Looking ahead, Chair Daniel Wright said: ‘The emergence of autonomous artificial intelligence agents in 2026 marks a watershed moment, comparable in significance to the launch of ChatGPT. In our view, this development reinforces the critical necessity of the infrastructure required to support these models, underpinning our conviction that the AI buildout has many years yet to run. It is becoming clear that AI agents are a serious substitute to humans in the undertaking of various functions within an enterprise. However, we anticipate this will precipitate further disruption to legacy business models, potentially impacting even those incumbents currently viewed as ’safe’.’
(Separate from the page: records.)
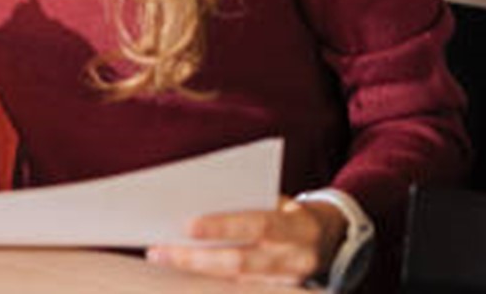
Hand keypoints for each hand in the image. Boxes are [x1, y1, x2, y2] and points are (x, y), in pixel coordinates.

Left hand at [146, 196, 346, 285]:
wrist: (327, 240)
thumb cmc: (288, 212)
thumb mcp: (277, 200)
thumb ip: (245, 202)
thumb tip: (192, 202)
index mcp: (298, 226)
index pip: (258, 224)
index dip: (223, 227)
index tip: (186, 225)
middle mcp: (297, 259)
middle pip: (240, 262)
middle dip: (196, 257)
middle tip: (158, 250)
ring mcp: (289, 284)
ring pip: (235, 282)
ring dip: (194, 271)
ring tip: (161, 259)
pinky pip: (238, 291)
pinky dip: (208, 281)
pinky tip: (181, 272)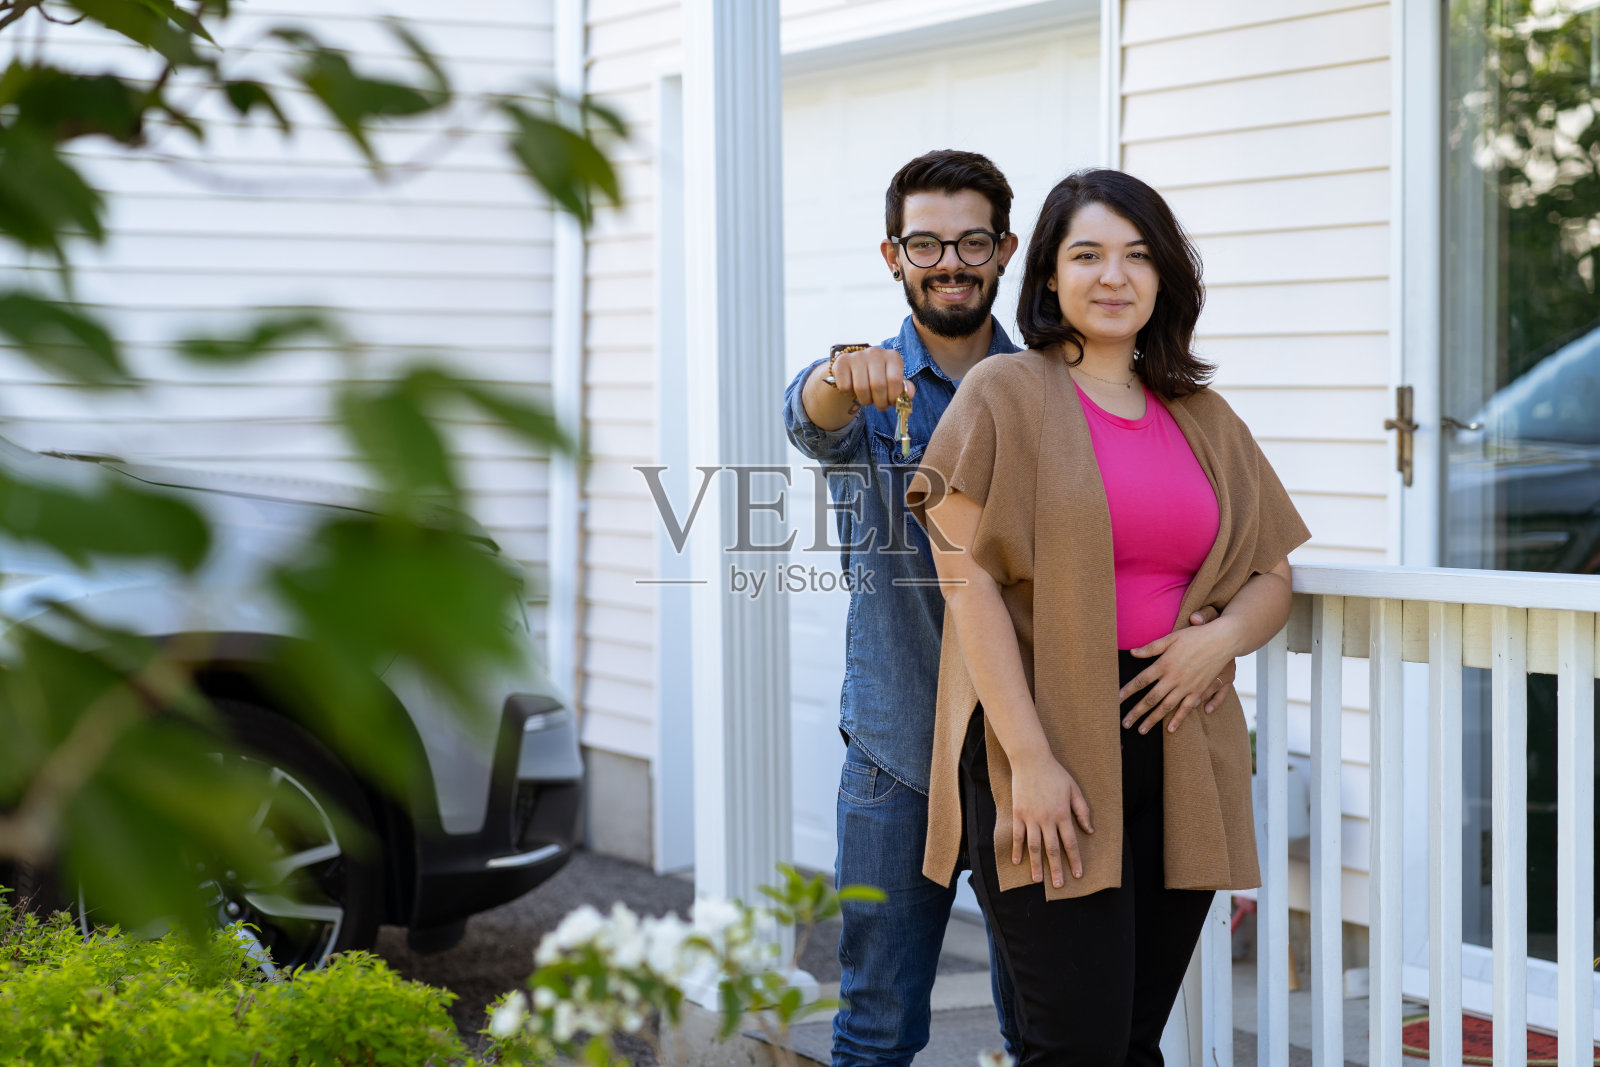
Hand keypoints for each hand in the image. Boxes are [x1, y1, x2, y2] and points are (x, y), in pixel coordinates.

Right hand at [830, 346, 913, 410]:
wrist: (854, 370)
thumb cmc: (878, 378)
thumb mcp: (894, 382)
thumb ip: (903, 389)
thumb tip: (908, 394)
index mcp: (892, 356)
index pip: (894, 380)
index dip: (893, 397)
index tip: (891, 403)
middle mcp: (875, 352)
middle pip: (878, 385)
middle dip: (880, 402)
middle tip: (880, 406)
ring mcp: (858, 356)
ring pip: (861, 388)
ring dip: (865, 400)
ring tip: (867, 398)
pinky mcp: (842, 361)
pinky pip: (845, 386)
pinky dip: (849, 393)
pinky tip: (853, 388)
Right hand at [1009, 751, 1093, 887]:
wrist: (1031, 760)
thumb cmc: (1055, 774)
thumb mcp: (1074, 790)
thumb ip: (1082, 811)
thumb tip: (1090, 831)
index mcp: (1062, 814)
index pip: (1070, 843)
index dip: (1074, 860)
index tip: (1078, 875)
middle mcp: (1047, 819)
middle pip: (1052, 849)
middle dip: (1056, 869)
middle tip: (1058, 886)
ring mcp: (1031, 817)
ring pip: (1034, 846)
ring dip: (1036, 865)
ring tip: (1038, 880)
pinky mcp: (1018, 814)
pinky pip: (1017, 836)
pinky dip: (1017, 849)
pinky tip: (1018, 861)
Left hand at [1119, 610, 1239, 735]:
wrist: (1222, 641)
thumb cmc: (1195, 636)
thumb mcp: (1171, 638)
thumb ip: (1151, 648)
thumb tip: (1132, 653)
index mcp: (1164, 664)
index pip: (1141, 681)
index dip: (1128, 691)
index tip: (1116, 700)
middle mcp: (1173, 678)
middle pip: (1150, 699)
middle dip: (1136, 712)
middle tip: (1124, 724)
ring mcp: (1187, 686)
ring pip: (1166, 707)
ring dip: (1153, 720)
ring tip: (1141, 730)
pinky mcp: (1199, 691)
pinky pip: (1186, 709)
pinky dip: (1178, 720)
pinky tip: (1169, 730)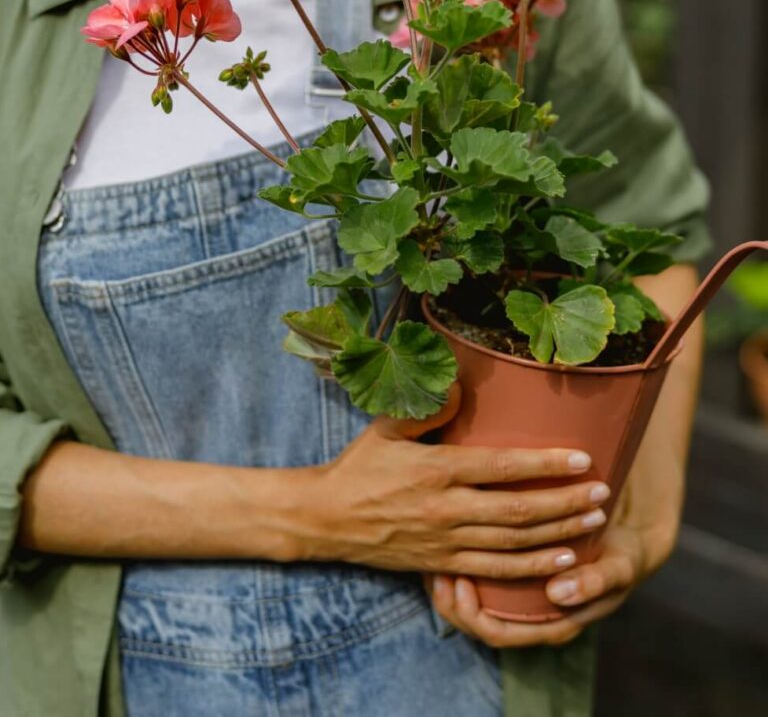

He added: ‘Within the AI sector itself, market leadership is increasingly fluid; the fortunes of individual companies can pivot sharply on perceptions of success, with single model releases capable of driving significant share price movements. Furthermore, the rapid pace of technological change within AI infrastructure is driving pronounced volatility where a stock can go from market darling to being perceived technologically obsolete in a matter of weeks. Consequently, 2026 represents perhaps the most complex environment for stock selection in the manager’s decade-long tenure, a landscape offering exceptional opportunity, but accompanied by elevated disruption risk.’
Shares in Manchester & London Investment Trust were 0.3% higher at 770.00 pence each on Wednesday afternoon in London.